Summary of Friends of the Earth, Inc. v. Laidlaw Environmental Services (TOC), Inc. (2000)
Relevant Facts: PL’s file a citizen suit against DF under Clean Water Act, charging DF with numerous mercury limits in its water permit. Group members lived near water and filed affidavits to that effect.
DF: PL lacked standing b/c PL organizations failed to show that any of their group members had sustained or faced any injury in fact.
District court originally held for PL’s and fined DF’s over $400K in damages.
Issue: Under constitutional law, does an environmental group, with some of its members living in the affected area, have standing to sue as a group the DF environmental services group?
Holding: Yes. Civil penalties sought by FOE carried with them a deterrent effect that made it likely, as opposed to merely speculative, that the penalties would redress FOE’s injuries by abating current violations and preventing future ones.

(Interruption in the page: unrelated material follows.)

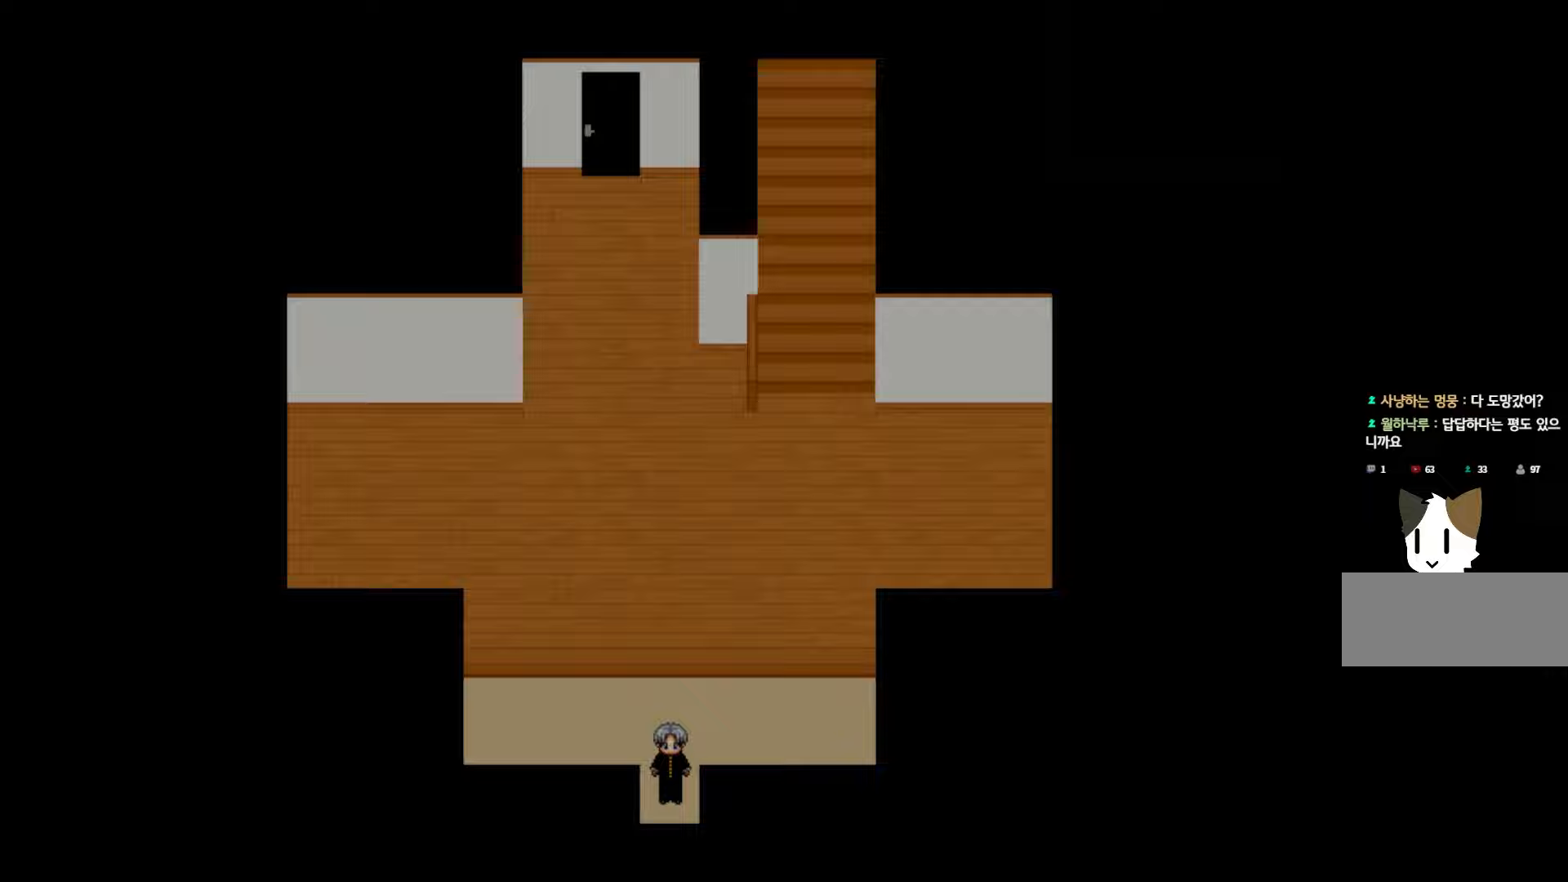
{"keys": ["space"], "events": [[83, "space", "down"], [167, "space", "up"], [283, "space", "down"], [400, "space", "up"], [483, "space", "down"]]}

Court’s Rationale/Reasoning: The court looked to PL’s claim to see if it had merit as to standing, and to the sworn affidavits. They show genuine injury to the PL as they document injury in fact. This Court in the past has held that environmental PL’s adequately allege injury in fact when they aver that they use the affected area and are persons “for whom the aesthetic and recreational values of the area will be lessened” by the challenged activity.
As to redressability, citizen PL’s, unlike DF’s claim, are entitled to seek civil penalties; like DF’s argument, PL must establish each individual ground for seeking damages. Here, seeking penalties under the Clean Water Act would serve as a deterrent and possibly could promote immediate compliance by DF. Civil penalties can also fit the definition of redress; they can stop the adverse party from acting in its previous manner, and provide redress citizens who are hurt or threatened to that effect.
Rule: Relevant showing for purposes of Article III standing is not injury to the environment, but injury to the person.
Important Dicta: N/A
Dissenting: (Justices Scalia & Thomas): They thought the affidavits were vague as to injury in fact; then the majority marries private wrong with public remedy that violates traditional federal standing. The dissenters also suggest that mootness requirements are now lessened (turned things into a mere pleading requirement).